> [PAGE EXTRACT]:
Three things you should know about the Metaverse today.

There is a lot of hype around the Metaverse today, so what is really going on? 

First, the metaverse is about presence. We can argue that avatars in MMORPG, sandbox, or some other type of open world accessible online via a browser, console, or smartphone is a metaverse. But the term has its origins in Virtual Reality, and there is good reason for that. Presence should offer more than control of an avatar, you should feel like you are there... "in the game" as the tag-line goes. 

Besides, such a broad definition makes the idea of metaverse moot. Who cares? You cannot innovate with a tabula rasa, the first step is always to define constraints. After all, if that's the scope of the definition -- basically anything with an avatar that maybe, has or could have (one day?) a blockchain zipping through it -- then Super Mario Bros. is a metaverse too right? After all, we are controlling a character which is like an avatar (albeit not customizable) and it engages us in a virtual world... the mushroom kingdom.

> [DATASET SECTION]:
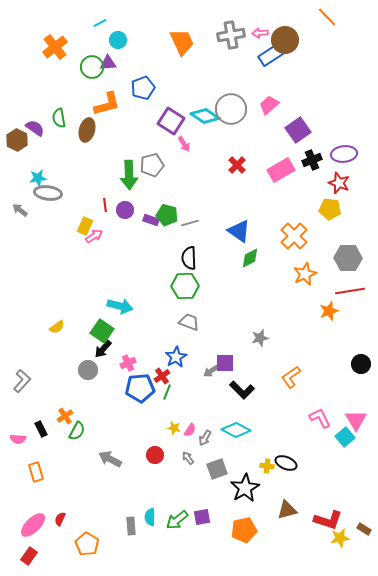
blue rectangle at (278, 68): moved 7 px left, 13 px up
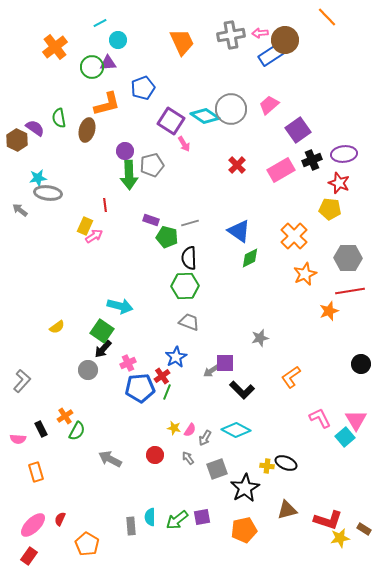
purple circle at (125, 210): moved 59 px up
green pentagon at (167, 215): moved 22 px down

> [SET TASKS]:
1. Decide whether each statement agrees with the Metaverse text, answering yes or no and quoting the deciding words: (a) the term "metaverse" has its origins in Virtual Reality; (b) the character in Super Mario Bros. is customizable; (c) presence should offer only control of an avatar.
2. According to the Metaverse text, what is always the first step when innovating?

> [ANSWERS GIVEN]:
1.
(a) Yes: "the term has its origins in Virtual Reality"
(b) No: "(albeit not customizable)"
(c) No: "Presence should offer more than control of an avatar"

2. The first step is always to define constraints.